>>>

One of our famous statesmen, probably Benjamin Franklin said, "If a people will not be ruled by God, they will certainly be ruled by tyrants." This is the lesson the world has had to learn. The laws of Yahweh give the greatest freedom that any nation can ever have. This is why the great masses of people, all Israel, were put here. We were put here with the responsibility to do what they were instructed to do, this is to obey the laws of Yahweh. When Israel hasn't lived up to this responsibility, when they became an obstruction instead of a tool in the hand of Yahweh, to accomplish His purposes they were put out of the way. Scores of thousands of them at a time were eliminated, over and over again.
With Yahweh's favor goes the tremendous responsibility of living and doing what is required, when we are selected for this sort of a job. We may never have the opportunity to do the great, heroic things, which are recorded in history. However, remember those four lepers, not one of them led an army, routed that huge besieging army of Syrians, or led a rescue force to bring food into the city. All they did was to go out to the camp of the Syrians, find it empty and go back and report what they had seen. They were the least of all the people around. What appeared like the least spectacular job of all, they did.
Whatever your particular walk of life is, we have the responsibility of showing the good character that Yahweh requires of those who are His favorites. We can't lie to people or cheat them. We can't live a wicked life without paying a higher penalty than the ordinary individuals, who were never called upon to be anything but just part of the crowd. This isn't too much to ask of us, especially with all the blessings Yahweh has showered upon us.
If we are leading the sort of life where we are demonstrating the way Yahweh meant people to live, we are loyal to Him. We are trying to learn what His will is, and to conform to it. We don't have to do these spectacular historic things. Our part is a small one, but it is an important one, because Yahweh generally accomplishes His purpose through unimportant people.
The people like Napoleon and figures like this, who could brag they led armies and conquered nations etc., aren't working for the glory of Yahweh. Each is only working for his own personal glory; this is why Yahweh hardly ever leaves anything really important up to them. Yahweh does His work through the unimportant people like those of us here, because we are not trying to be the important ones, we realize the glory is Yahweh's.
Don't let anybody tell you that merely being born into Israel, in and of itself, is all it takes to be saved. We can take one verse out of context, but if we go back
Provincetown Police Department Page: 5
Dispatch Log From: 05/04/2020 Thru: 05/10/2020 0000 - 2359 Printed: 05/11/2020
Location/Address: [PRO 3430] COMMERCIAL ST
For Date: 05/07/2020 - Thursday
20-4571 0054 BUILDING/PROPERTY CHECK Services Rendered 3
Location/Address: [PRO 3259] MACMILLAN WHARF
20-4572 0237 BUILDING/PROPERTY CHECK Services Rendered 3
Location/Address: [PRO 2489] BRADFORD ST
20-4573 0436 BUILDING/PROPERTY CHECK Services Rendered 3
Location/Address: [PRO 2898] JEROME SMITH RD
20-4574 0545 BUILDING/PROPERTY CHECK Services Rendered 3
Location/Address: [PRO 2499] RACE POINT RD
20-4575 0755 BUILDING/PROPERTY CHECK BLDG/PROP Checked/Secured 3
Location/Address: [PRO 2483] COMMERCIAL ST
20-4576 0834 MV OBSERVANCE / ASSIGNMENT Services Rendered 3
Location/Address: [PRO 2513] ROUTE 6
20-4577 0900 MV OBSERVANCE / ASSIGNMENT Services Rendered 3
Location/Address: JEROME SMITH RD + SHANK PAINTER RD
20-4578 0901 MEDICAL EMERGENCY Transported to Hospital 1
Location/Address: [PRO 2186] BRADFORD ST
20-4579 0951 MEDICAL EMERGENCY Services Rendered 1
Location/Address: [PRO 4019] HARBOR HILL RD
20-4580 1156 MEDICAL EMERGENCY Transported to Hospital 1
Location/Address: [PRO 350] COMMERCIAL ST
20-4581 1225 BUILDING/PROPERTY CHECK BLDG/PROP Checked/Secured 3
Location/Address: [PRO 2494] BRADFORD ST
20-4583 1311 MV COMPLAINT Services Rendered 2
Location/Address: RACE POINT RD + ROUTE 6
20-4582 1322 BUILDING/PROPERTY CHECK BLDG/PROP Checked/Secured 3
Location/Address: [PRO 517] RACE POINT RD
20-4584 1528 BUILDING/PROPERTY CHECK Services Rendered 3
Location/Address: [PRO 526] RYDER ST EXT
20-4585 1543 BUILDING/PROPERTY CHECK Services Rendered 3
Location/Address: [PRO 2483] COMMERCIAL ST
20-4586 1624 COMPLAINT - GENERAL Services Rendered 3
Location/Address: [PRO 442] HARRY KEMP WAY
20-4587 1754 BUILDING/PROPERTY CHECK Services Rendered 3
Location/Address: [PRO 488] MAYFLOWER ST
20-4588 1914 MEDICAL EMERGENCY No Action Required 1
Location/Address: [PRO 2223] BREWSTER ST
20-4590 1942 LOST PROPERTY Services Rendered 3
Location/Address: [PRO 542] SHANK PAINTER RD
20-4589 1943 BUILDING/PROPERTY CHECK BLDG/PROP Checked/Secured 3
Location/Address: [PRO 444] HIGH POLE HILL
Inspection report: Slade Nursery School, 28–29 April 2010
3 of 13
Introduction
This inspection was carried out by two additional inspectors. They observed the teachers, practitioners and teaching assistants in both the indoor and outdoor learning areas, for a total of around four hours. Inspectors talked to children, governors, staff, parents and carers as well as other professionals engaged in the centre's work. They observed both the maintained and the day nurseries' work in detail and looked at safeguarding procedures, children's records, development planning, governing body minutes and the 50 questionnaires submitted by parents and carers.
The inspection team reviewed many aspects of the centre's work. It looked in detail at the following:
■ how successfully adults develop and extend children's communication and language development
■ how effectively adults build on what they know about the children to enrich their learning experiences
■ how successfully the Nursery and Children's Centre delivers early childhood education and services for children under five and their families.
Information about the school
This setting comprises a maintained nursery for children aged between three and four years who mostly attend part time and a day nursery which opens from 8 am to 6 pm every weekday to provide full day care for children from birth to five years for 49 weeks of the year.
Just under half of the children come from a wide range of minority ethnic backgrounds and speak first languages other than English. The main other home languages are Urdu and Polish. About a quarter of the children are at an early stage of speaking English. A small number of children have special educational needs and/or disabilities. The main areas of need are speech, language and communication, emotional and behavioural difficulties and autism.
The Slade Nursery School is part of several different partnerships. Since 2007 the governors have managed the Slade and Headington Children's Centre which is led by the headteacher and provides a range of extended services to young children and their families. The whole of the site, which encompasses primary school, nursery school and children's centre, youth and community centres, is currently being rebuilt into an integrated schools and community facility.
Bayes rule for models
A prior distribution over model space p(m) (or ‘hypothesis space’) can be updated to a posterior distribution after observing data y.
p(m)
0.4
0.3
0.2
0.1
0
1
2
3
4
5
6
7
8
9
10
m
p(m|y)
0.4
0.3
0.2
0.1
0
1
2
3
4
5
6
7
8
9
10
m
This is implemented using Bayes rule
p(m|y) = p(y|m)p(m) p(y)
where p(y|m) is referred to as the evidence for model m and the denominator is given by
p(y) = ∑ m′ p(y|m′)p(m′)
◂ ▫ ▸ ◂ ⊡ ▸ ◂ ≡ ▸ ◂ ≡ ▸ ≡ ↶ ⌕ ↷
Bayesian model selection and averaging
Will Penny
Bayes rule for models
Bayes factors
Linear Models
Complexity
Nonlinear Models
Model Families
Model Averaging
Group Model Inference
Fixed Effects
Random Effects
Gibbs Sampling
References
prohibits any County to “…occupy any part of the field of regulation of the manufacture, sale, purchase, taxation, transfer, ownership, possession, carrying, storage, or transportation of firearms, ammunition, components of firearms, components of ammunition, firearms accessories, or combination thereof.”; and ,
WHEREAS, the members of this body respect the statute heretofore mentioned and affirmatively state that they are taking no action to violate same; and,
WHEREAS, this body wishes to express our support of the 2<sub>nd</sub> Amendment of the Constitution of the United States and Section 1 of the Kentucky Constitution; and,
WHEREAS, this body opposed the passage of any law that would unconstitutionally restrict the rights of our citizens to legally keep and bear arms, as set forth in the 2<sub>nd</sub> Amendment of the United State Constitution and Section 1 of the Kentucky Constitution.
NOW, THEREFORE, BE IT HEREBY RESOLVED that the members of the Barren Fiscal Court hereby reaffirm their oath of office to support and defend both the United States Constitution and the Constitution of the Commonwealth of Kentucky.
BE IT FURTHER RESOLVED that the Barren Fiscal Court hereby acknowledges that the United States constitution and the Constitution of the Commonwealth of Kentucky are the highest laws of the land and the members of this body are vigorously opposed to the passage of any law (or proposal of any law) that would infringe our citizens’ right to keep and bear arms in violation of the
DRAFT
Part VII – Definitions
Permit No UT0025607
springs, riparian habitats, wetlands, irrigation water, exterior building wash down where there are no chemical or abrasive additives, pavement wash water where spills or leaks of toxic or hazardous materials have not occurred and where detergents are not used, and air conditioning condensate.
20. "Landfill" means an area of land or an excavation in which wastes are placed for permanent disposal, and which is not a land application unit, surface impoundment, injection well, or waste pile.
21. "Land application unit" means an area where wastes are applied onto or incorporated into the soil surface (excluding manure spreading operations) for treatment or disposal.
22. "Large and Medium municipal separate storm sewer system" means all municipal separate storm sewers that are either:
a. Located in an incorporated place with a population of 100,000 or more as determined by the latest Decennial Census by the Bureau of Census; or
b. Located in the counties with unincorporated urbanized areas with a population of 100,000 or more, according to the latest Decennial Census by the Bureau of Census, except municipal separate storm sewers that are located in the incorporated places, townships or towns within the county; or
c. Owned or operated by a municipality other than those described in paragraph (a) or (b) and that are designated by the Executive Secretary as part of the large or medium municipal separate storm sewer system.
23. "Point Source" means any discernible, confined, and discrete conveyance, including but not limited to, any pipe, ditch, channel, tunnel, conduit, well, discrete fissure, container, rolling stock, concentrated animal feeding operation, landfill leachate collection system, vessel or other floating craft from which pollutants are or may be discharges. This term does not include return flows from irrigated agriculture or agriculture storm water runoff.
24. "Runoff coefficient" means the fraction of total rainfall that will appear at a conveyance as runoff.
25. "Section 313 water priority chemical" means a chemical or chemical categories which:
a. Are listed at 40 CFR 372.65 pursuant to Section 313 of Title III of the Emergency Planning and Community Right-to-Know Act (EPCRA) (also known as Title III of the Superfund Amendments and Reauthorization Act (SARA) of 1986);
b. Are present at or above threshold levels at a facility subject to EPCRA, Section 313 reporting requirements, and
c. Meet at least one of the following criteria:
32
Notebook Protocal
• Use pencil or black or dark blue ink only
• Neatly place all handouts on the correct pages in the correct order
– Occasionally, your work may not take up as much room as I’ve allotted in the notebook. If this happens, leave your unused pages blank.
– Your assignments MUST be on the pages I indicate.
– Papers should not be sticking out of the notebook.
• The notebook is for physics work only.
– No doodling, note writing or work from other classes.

<<<

TASK:
What you give back should be exactly the lines of the data above from the line with "Location/Address: [PRO 488] MAYFLOWER ST" through the line with "This inspection was", both of those included, and nothing more.

SOLUTION FOR THIS PROBLEM:
Location/Address: [PRO 488] MAYFLOWER ST
20-4588 1914 MEDICAL EMERGENCY No Action Required 1
Location/Address: [PRO 2223] BREWSTER ST
20-4590 1942 LOST PROPERTY Services Rendered 3
Location/Address: [PRO 542] SHANK PAINTER RD
20-4589 1943 BUILDING/PROPERTY CHECK BLDG/PROP Checked/Secured 3
Location/Address: [PRO 444] HIGH POLE HILL
Inspection report: Slade Nursery School, 28–29 April 2010
3 of 13
Introduction
This inspection was carried out by two additional inspectors. They observed the teachers, practitioners and teaching assistants in both the indoor and outdoor learning areas, for a total of around four hours. Inspectors talked to children, governors, staff, parents and carers as well as other professionals engaged in the centre's work. They observed both the maintained and the day nurseries' work in detail and looked at safeguarding procedures, children's records, development planning, governing body minutes and the 50 questionnaires submitted by parents and carers.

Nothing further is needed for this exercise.